Task brief: Please repeat, from the entries that follow, the lines from the one containing "70 países en todo el mundo" through the one containing "włocławskiego" exactly, adding nothing.

---------------

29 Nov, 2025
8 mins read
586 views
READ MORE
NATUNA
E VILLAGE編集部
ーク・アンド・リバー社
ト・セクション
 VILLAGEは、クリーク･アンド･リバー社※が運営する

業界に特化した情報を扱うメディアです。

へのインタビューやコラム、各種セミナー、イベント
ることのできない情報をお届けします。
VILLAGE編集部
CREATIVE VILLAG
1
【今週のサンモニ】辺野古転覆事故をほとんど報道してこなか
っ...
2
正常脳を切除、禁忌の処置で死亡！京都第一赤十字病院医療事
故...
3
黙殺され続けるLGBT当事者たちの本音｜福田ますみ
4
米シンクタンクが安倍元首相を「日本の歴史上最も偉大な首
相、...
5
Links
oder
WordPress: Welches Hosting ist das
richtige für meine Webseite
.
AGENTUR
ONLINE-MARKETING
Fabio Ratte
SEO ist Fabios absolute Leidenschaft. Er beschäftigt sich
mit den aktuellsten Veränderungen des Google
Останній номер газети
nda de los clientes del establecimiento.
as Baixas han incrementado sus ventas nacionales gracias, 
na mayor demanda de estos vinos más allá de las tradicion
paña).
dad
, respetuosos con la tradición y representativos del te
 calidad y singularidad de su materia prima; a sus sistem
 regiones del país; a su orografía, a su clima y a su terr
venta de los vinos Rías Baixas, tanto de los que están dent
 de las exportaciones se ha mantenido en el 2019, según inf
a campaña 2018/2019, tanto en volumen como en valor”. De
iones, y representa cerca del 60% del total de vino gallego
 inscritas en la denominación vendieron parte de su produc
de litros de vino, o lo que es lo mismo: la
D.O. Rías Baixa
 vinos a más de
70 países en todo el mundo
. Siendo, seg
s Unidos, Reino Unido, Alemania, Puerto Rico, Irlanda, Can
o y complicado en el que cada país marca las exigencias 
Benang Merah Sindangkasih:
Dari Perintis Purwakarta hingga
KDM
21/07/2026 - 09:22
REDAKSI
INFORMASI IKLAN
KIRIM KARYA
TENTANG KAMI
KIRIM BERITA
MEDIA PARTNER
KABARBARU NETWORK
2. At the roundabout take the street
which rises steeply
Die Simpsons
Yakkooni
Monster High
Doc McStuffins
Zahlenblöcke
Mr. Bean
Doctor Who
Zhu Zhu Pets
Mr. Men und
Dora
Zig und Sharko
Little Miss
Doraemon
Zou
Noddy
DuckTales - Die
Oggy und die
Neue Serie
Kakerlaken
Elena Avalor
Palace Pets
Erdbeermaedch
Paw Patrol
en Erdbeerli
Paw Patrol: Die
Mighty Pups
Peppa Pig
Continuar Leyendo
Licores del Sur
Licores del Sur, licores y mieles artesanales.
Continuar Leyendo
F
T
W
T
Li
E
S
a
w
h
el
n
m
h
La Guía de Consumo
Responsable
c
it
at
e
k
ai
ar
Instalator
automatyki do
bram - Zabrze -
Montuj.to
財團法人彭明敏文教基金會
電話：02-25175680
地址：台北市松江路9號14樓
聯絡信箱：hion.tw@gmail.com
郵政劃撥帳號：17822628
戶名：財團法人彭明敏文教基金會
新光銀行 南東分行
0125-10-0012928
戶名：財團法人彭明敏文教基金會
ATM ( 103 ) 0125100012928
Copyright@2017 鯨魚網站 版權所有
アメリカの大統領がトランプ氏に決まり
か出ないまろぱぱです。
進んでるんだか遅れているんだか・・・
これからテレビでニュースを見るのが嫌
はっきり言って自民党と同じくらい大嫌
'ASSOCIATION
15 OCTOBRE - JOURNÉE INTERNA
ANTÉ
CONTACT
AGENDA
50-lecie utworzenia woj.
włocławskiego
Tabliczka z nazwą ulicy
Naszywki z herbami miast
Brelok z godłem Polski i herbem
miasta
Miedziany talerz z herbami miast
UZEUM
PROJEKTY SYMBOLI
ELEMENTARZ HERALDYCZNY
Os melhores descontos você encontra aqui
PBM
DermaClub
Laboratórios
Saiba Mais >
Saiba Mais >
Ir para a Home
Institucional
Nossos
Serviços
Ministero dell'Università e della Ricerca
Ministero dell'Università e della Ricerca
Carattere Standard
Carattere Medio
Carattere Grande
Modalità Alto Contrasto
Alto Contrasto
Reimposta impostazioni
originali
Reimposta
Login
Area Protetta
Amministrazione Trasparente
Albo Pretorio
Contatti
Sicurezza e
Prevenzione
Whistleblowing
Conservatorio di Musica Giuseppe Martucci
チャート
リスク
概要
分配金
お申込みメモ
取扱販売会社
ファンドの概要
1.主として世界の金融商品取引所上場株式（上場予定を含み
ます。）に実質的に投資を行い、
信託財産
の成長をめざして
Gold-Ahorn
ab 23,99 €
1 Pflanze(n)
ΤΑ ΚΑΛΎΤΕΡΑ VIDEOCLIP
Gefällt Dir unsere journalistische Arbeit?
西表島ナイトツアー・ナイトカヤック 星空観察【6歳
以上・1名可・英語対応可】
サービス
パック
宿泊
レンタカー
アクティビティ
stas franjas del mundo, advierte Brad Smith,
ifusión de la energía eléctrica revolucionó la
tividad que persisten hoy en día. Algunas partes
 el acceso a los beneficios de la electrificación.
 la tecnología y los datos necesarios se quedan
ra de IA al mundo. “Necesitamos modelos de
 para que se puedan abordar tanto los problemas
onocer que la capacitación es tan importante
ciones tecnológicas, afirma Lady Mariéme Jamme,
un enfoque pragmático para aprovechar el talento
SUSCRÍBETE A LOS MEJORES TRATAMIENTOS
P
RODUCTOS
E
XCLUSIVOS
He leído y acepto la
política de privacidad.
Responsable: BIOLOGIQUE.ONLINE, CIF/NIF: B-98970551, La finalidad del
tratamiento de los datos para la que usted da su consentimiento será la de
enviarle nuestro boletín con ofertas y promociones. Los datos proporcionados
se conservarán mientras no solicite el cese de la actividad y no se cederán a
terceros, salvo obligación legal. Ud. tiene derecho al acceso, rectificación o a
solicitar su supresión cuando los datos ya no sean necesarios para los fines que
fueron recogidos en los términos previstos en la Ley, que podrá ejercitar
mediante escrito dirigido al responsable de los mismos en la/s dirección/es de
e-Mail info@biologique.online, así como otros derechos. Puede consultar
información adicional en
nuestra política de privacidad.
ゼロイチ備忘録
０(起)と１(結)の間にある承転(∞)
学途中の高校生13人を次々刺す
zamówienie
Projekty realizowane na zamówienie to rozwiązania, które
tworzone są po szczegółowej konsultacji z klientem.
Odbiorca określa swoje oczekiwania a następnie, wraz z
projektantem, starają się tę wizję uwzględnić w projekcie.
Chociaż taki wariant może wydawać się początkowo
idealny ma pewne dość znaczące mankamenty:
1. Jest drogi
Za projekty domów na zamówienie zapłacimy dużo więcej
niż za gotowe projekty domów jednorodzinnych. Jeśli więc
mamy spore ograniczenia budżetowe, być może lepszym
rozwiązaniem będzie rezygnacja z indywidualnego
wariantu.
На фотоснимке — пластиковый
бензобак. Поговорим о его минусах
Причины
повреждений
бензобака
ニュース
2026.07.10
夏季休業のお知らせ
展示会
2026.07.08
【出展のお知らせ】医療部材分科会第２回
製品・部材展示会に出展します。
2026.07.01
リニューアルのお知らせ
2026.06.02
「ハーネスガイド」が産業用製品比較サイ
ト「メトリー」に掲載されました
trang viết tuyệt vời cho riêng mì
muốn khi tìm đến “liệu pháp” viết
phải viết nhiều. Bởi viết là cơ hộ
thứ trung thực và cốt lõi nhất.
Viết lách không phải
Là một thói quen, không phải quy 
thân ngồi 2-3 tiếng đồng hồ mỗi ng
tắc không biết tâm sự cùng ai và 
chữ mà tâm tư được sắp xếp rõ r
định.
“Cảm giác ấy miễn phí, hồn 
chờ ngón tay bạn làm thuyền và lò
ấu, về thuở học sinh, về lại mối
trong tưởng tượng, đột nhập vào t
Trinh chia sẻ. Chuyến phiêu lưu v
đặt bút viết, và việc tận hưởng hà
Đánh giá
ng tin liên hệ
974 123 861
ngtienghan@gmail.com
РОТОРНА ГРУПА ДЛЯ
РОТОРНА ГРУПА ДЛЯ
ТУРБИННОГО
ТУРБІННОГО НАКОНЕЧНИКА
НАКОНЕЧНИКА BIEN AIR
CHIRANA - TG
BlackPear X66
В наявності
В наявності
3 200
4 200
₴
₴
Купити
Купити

---------------

Solution:
70 países en todo el mundo
. Siendo, seg
s Unidos, Reino Unido, Alemania, Puerto Rico, Irlanda, Can
o y complicado en el que cada país marca las exigencias 
Benang Merah Sindangkasih:
Dari Perintis Purwakarta hingga
KDM
21/07/2026 - 09:22
REDAKSI
INFORMASI IKLAN
KIRIM KARYA
TENTANG KAMI
KIRIM BERITA
MEDIA PARTNER
KABARBARU NETWORK
2. At the roundabout take the street
which rises steeply
Die Simpsons
Yakkooni
Monster High
Doc McStuffins
Zahlenblöcke
Mr. Bean
Doctor Who
Zhu Zhu Pets
Mr. Men und
Dora
Zig und Sharko
Little Miss
Doraemon
Zou
Noddy
DuckTales - Die
Oggy und die
Neue Serie
Kakerlaken
Elena Avalor
Palace Pets
Erdbeermaedch
Paw Patrol
en Erdbeerli
Paw Patrol: Die
Mighty Pups
Peppa Pig
Continuar Leyendo
Licores del Sur
Licores del Sur, licores y mieles artesanales.
Continuar Leyendo
F
T
W
T
Li
E
S
a
w
h
el
n
m
h
La Guía de Consumo
Responsable
c
it
at
e
k
ai
ar
Instalator
automatyki do
bram - Zabrze -
Montuj.to
財團法人彭明敏文教基金會
電話：02-25175680
地址：台北市松江路9號14樓
聯絡信箱：hion.tw@gmail.com
郵政劃撥帳號：17822628
戶名：財團法人彭明敏文教基金會
新光銀行 南東分行
0125-10-0012928
戶名：財團法人彭明敏文教基金會
ATM ( 103 ) 0125100012928
Copyright@2017 鯨魚網站 版權所有
アメリカの大統領がトランプ氏に決まり
か出ないまろぱぱです。
進んでるんだか遅れているんだか・・・
これからテレビでニュースを見るのが嫌
はっきり言って自民党と同じくらい大嫌
'ASSOCIATION
15 OCTOBRE - JOURNÉE INTERNA
ANTÉ
CONTACT
AGENDA
50-lecie utworzenia woj.
włocławskiego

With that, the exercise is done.